A Segurança, hoje, é bem mais do que isso, a começar pelo óbvio: ver a segurança como um direito fundamental dos cidadãos, perspetiva muitas vezes obnubilada pelo direito à liberdade, nunca se esquecendo a legitimidade da autoproteção individual através da segurança privada.
Só que a Segurança é também um atributo da soberania e, aqui, ela não se resume às tradicionais seguranças militar, policial, de investigação criminal ou mesmo de Estado - são todas as novas seguranças, que maravilhosamente se refletem no conceito de "Segurança Humana".
E essa foi a recente e amarga experiência de Portugal como comunidade política, governantes e governados, no tempo em que se procurou manter a segurança sanitária de todos.

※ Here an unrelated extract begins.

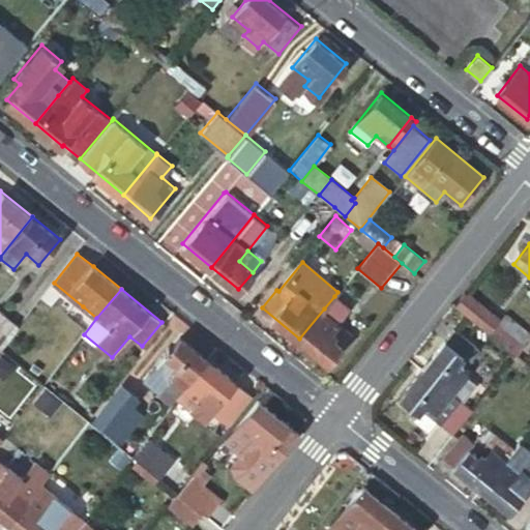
[(464,293),(454,305),(517,355),(525,345),(496,322),(497,320),(464,293)]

Eis uma tarefa permanente, que agora assoma em mais fundas e preocupantes dimensões, como a segurança no ciberespaço - os ataques cibernéticos não param - ou a segurança energética, para já não falar das seguranças económica, desportiva ou ambiental.
Porventura a mais central, pela sua proverbial proximidade, acabará por ser a "Segurança Civil", que inclui não só os objetivos comuns da proteção civil, como outros objetivos específicos de socorro e salvamento no contexto da segurança comunitária.
As ameaças, os riscos e os perigos são múltiplos e têm assolado como nunca o nosso tempo, o tempo de uma "sociedade de risco", como dizia premonitoriamente o falecido Ulrich Beck, ainda que pensando apenas em desastres tecnológicos.
Não se crê que a construção eficiente e equitativa da Segurança Nacional se faça à custa de organogramas feitos em gabinetes de trabalho mais ou menos alheados da realidade, ainda que intelectualmente sobredotados.
Ou que esse desiderato se consiga ao retalhar ou extinguir estruturas de segurança consolidadas, como parece ser o triste e injusto fim do SEF, que muito deu a Portugal, que acabará sem glória.
Do que se carece é de um conceito estratégico de Segurança Nacional que possa elevar-se acima das idiossincrasias de cada setor, com capacidade para os articular; e sem que aniquile a sua identidade, consumada ao longo dos tempos, em função de circunstâncias diferentes, assim garantindo continuamente a proteção da comunidade e dos cidadãos à medida da evolução da História.
Muito se deseja que o bom-senso impere, o que supõe o respeito pela especialização funcional e habilitação constitucional de cada estrutura de segurança na sua pluralidade virtuosa, simultaneamente que se potenciam mecanismos de colaboração, e não se sobreposição ou de domínio entre si.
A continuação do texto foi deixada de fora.